Data to examine Block Start
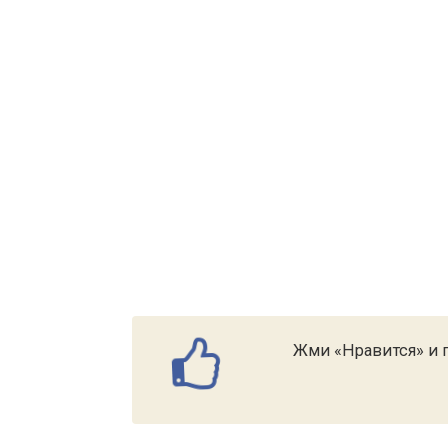
Жми «Нравится» и п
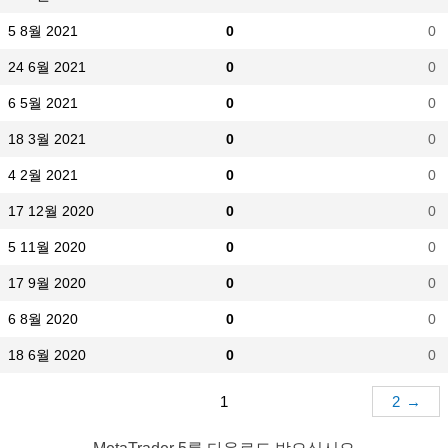
5 8월 2021
0
0
24 6월 2021
0
0
6 5월 2021
0
0
18 3월 2021
0
0
4 2월 2021
0
0
17 12월 2020
0
0
5 11월 2020
0
0
17 9월 2020
0
0
6 8월 2020
0
0
18 6월 2020
0
0
1
2
→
Data to examine Block End
# Instructions for the task:
Give back each line above exactly, with pictures dropped.

# Exercise response:
Жми «Нравится» и п
5 8월 2021
0
0
24 6월 2021
0
0
6 5월 2021
0
0
18 3월 2021
0
0
4 2월 2021
0
0
17 12월 2020
0
0
5 11월 2020
0
0
17 9월 2020
0
0
6 8월 2020
0
0
18 6월 2020
0
0
1
2
→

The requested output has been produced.